→ BRIEF: Output, word for word, the lines of this listing that fall between the line with "December 2013 |" and the line with "1 Population values", counting both of those lines, and no others.

________________________

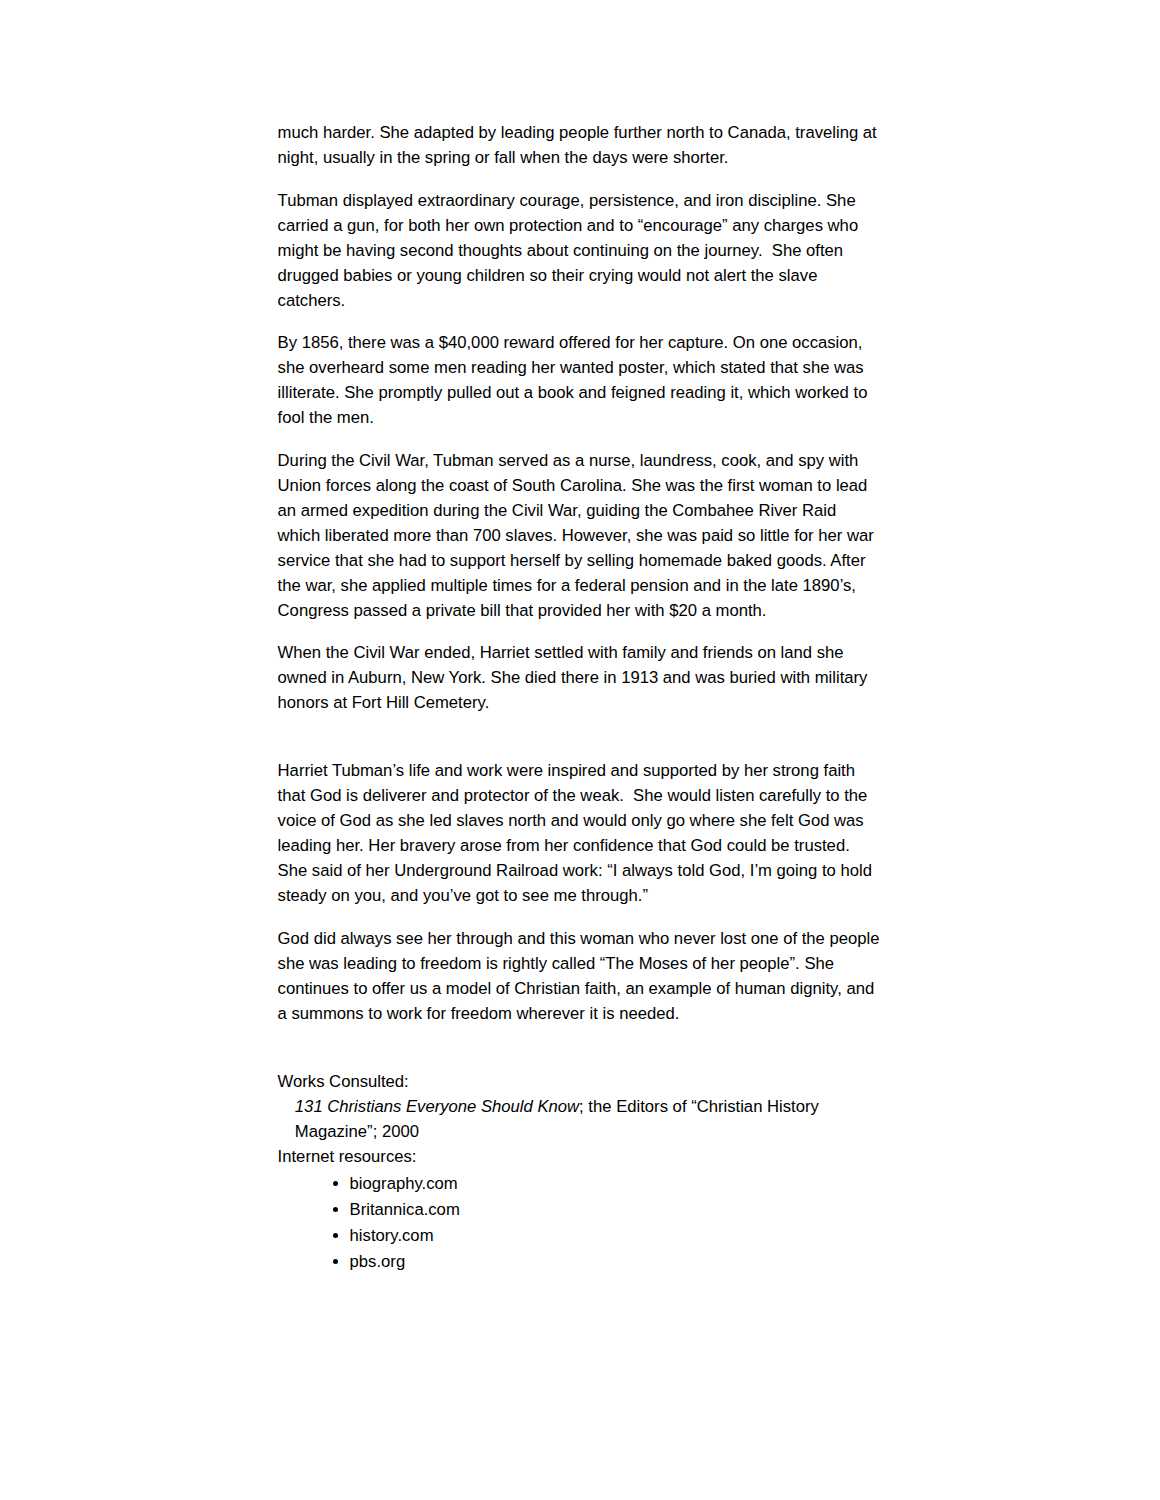much harder. She adapted by leading people further north to Canada, traveling at night, usually in the spring or fall when the days were shorter.
Tubman displayed extraordinary courage, persistence, and iron discipline. She carried a gun, for both her own protection and to “encourage” any charges who might be having second thoughts about continuing on the journey. She often drugged babies or young children so their crying would not alert the slave catchers.
By 1856, there was a $40,000 reward offered for her capture. On one occasion, she overheard some men reading her wanted poster, which stated that she was illiterate. She promptly pulled out a book and feigned reading it, which worked to fool the men.
During the Civil War, Tubman served as a nurse, laundress, cook, and spy with Union forces along the coast of South Carolina. She was the first woman to lead an armed expedition during the Civil War, guiding the Combahee River Raid which liberated more than 700 slaves. However, she was paid so little for her war service that she had to support herself by selling homemade baked goods. After the war, she applied multiple times for a federal pension and in the late 1890’s, Congress passed a private bill that provided her with $20 a month.
When the Civil War ended, Harriet settled with family and friends on land she owned in Auburn, New York. She died there in 1913 and was buried with military honors at Fort Hill Cemetery.
Harriet Tubman’s life and work were inspired and supported by her strong faith that God is deliverer and protector of the weak. She would listen carefully to the voice of God as she led slaves north and would only go where she felt God was leading her. Her bravery arose from her confidence that God could be trusted. She said of her Underground Railroad work: “I always told God, I’m going to hold steady on you, and you’ve got to see me through.”
God did always see her through and this woman who never lost one of the people she was leading to freedom is rightly called “The Moses of her people”. She continues to offer us a model of Christian faith, an example of human dignity, and a summons to work for freedom wherever it is needed.
Works Consulted:
131 Christians Everyone Should Know; the Editors of “Christian History Magazine”; 2000
Internet resources:
biography.com
Britannica.com
history.com
pbs.org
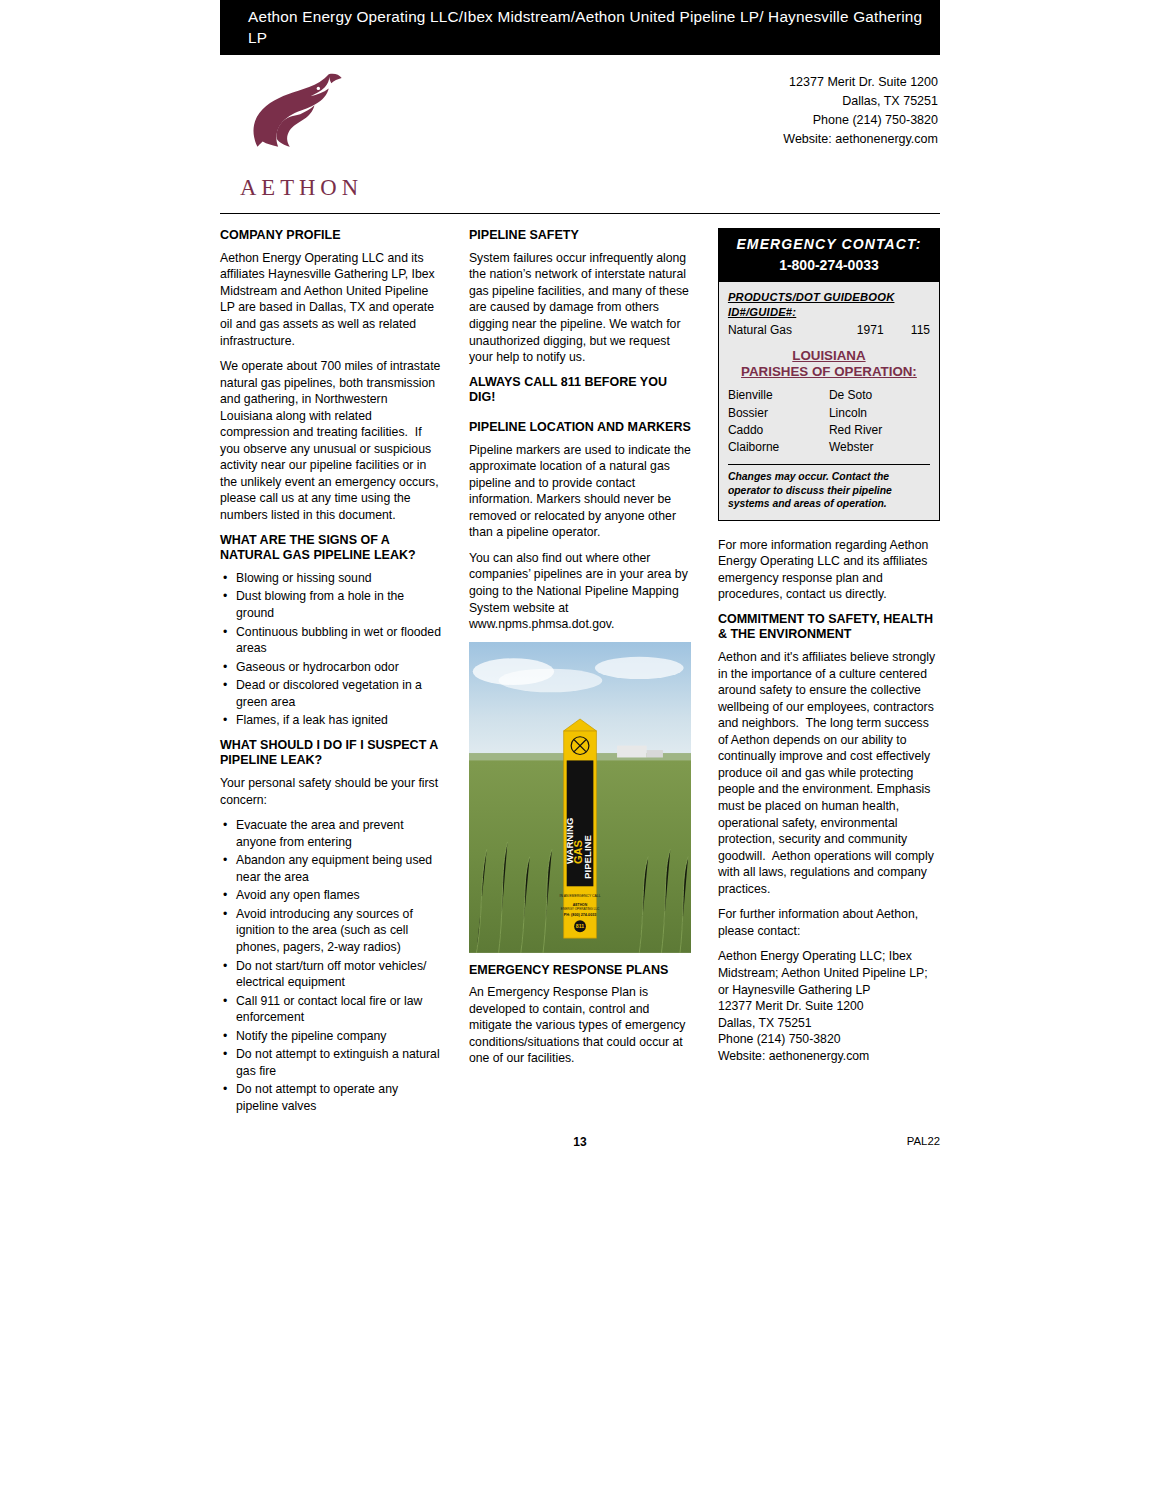Aethon Energy Operating LLC/Ibex Midstream/Aethon United Pipeline LP/ Haynesville Gathering LP
AETHON
12377 Merit Dr. Suite 1200
Dallas, TX 75251
Phone (214) 750-3820
Website: aethonenergy.com
COMPANY PROFILE
Aethon Energy Operating LLC and its affiliates Haynesville Gathering LP, Ibex Midstream and Aethon United Pipeline LP are based in Dallas, TX and operate oil and gas assets as well as related infrastructure.
We operate about 700 miles of intrastate natural gas pipelines, both transmission and gathering, in Northwestern Louisiana along with related compression and treating facilities. If you observe any unusual or suspicious activity near our pipeline facilities or in the unlikely event an emergency occurs, please call us at any time using the numbers listed in this document.
WHAT ARE THE SIGNS OF A NATURAL GAS PIPELINE LEAK?
Blowing or hissing sound
Dust blowing from a hole in the ground
Continuous bubbling in wet or flooded areas
Gaseous or hydrocarbon odor
Dead or discolored vegetation in a green area
Flames, if a leak has ignited
WHAT SHOULD I DO IF I SUSPECT A PIPELINE LEAK?
Your personal safety should be your first concern:
Evacuate the area and prevent anyone from entering
Abandon any equipment being used near the area
Avoid any open flames
Avoid introducing any sources of ignition to the area (such as cell phones, pagers, 2-way radios)
Do not start/turn off motor vehicles/ electrical equipment
Call 911 or contact local fire or law enforcement
Notify the pipeline company
Do not attempt to extinguish a natural gas fire
Do not attempt to operate any pipeline valves
PIPELINE SAFETY
System failures occur infrequently along the nation’s network of interstate natural gas pipeline facilities, and many of these are caused by damage from others digging near the pipeline. We watch for unauthorized digging, but we request your help to notify us.
ALWAYS CALL 811 BEFORE YOU DIG!
PIPELINE LOCATION AND MARKERS
Pipeline markers are used to indicate the approximate location of a natural gas pipeline and to provide contact information. Markers should never be removed or relocated by anyone other than a pipeline operator.
You can also find out where other companies’ pipelines are in your area by going to the National Pipeline Mapping System website at www.npms.phmsa.dot.gov.
WARNING GAS PIPELINE IN AN EMERGENCY CALL AETHON ENERGY OPERATING LLC PH: (800) 274-0033 811
EMERGENCY RESPONSE PLANS
An Emergency Response Plan is developed to contain, control and mitigate the various types of emergency conditions/situations that could occur at one of our facilities.
EMERGENCY CONTACT:
1-800-274-0033
PRODUCTS/DOT GUIDEBOOK ID#/GUIDE#:
| Natural Gas | 1971 | 115 |
LOUISIANA
PARISHES OF OPERATION:
| Bienville | De Soto |
| Bossier | Lincoln |
| Caddo | Red River |
| Claiborne | Webster |
Changes may occur. Contact the operator to discuss their pipeline systems and areas of operation.
For more information regarding Aethon Energy Operating LLC and its affiliates emergency response plan and procedures, contact us directly.
COMMITMENT TO SAFETY, HEALTH & THE ENVIRONMENT
Aethon and it's affiliates believe strongly in the importance of a culture centered around safety to ensure the collective wellbeing of our employees, contractors and neighbors. The long term success of Aethon depends on our ability to continually improve and cost effectively produce oil and gas while protecting people and the environment. Emphasis must be placed on human health, operational safety, environmental protection, security and community goodwill. Aethon operations will comply with all laws, regulations and company practices.
For further information about Aethon, please contact:
Aethon Energy Operating LLC; Ibex Midstream; Aethon United Pipeline LP; or Haynesville Gathering LP
12377 Merit Dr. Suite 1200
Dallas, TX 75251
Phone (214) 750-3820
Website: aethonenergy.com
13
PAL22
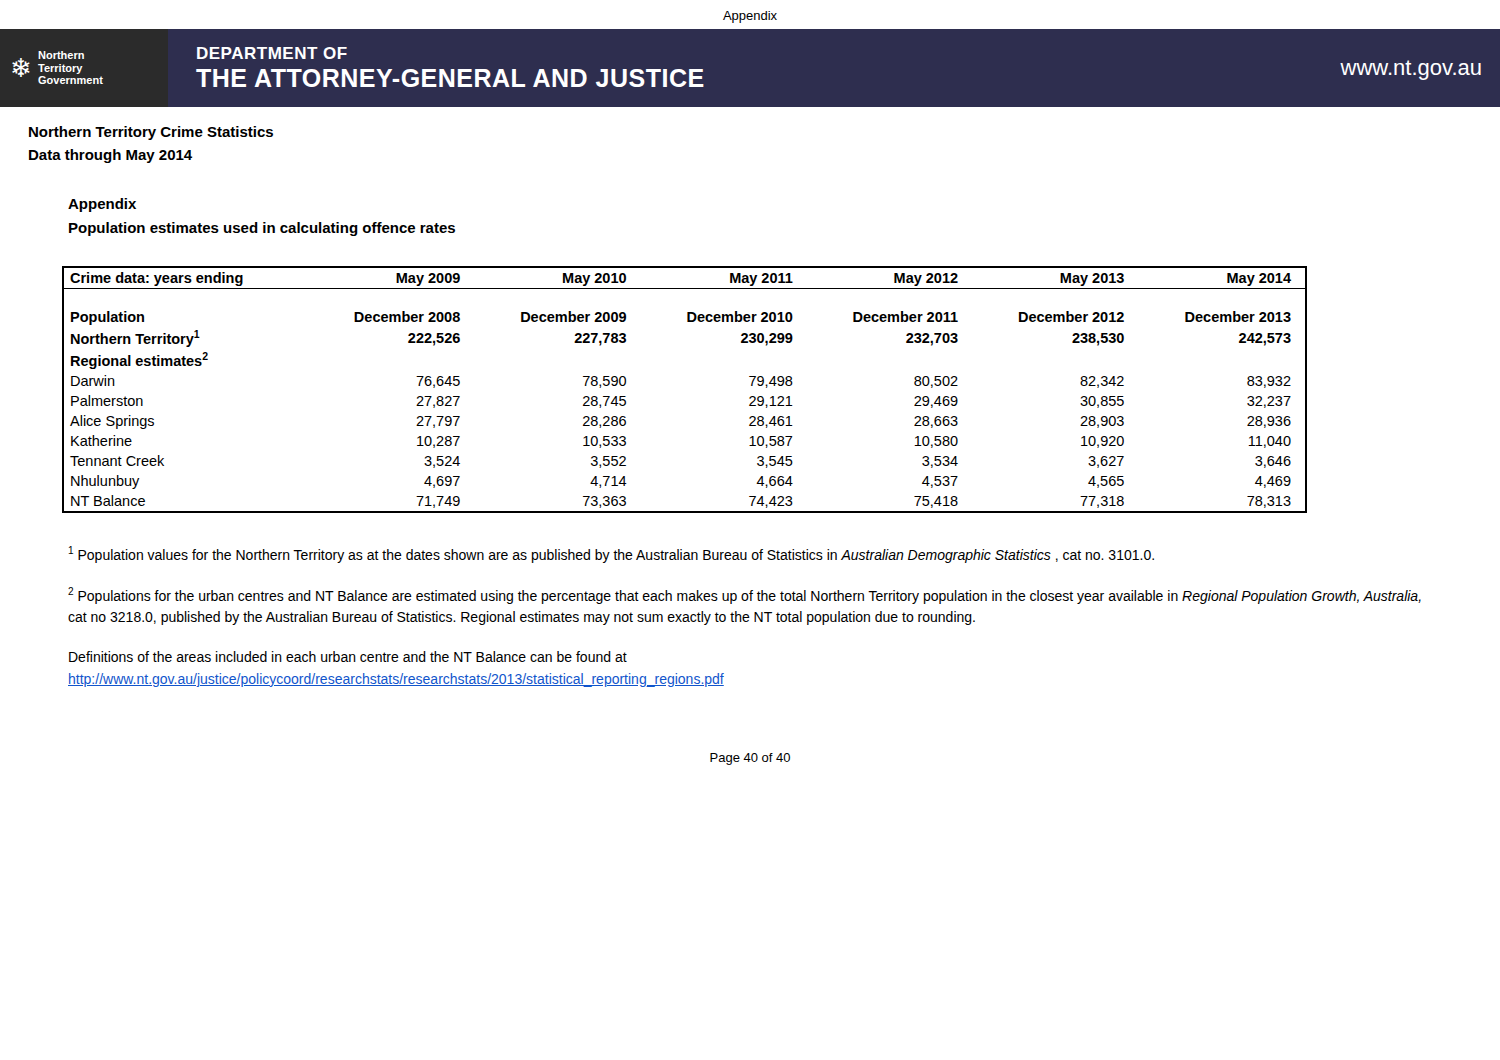Appendix
❄
Northern
Territory
Government
DEPARTMENT OF
THE ATTORNEY-GENERAL AND JUSTICE
www.nt.gov.au
Northern Territory Crime Statistics
Data through May 2014
Appendix
Population estimates used in calculating offence rates
| Crime data: years ending | May 2009 | May 2010 | May 2011 | May 2012 | May 2013 | May 2014 |
| Population | December 2008 | December 2009 | December 2010 | December 2011 | December 2012 | December 2013 |
| Northern Territory 1 | 222,526 | 227,783 | 230,299 | 232,703 | 238,530 | 242,573 |
| Regional estimates 2 | | | | | | |
| Darwin | 76,645 | 78,590 | 79,498 | 80,502 | 82,342 | 83,932 |
| Palmerston | 27,827 | 28,745 | 29,121 | 29,469 | 30,855 | 32,237 |
| Alice Springs | 27,797 | 28,286 | 28,461 | 28,663 | 28,903 | 28,936 |
| Katherine | 10,287 | 10,533 | 10,587 | 10,580 | 10,920 | 11,040 |
| Tennant Creek | 3,524 | 3,552 | 3,545 | 3,534 | 3,627 | 3,646 |
| Nhulunbuy | 4,697 | 4,714 | 4,664 | 4,537 | 4,565 | 4,469 |
| NT Balance | 71,749 | 73,363 | 74,423 | 75,418 | 77,318 | 78,313 |
1 Population values for the Northern Territory as at the dates shown are as published by the Australian Bureau of Statistics in Australian Demographic Statistics , cat no. 3101.0.
2 Populations for the urban centres and NT Balance are estimated using the percentage that each makes up of the total Northern Territory population in the closest year available in Regional Population Growth, Australia, cat no 3218.0, published by the Australian Bureau of Statistics. Regional estimates may not sum exactly to the NT total population due to rounding.
Definitions of the areas included in each urban centre and the NT Balance can be found at
http://www.nt.gov.au/justice/policycoord/researchstats/researchstats/2013/statistical_reporting_regions.pdf
Page 40 of 40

________________________

→ TASK ANSWER:
| Population | December 2008 | December 2009 | December 2010 | December 2011 | December 2012 | December 2013 |
| Northern Territory 1 | 222,526 | 227,783 | 230,299 | 232,703 | 238,530 | 242,573 |
| Regional estimates 2 | | | | | | |
| Darwin | 76,645 | 78,590 | 79,498 | 80,502 | 82,342 | 83,932 |
| Palmerston | 27,827 | 28,745 | 29,121 | 29,469 | 30,855 | 32,237 |
| Alice Springs | 27,797 | 28,286 | 28,461 | 28,663 | 28,903 | 28,936 |
| Katherine | 10,287 | 10,533 | 10,587 | 10,580 | 10,920 | 11,040 |
| Tennant Creek | 3,524 | 3,552 | 3,545 | 3,534 | 3,627 | 3,646 |
| Nhulunbuy | 4,697 | 4,714 | 4,664 | 4,537 | 4,565 | 4,469 |
| NT Balance | 71,749 | 73,363 | 74,423 | 75,418 | 77,318 | 78,313 |
1 Population values for the Northern Territory as at the dates shown are as published by the Australian Bureau of Statistics in Australian Demographic Statistics , cat no. 3101.0.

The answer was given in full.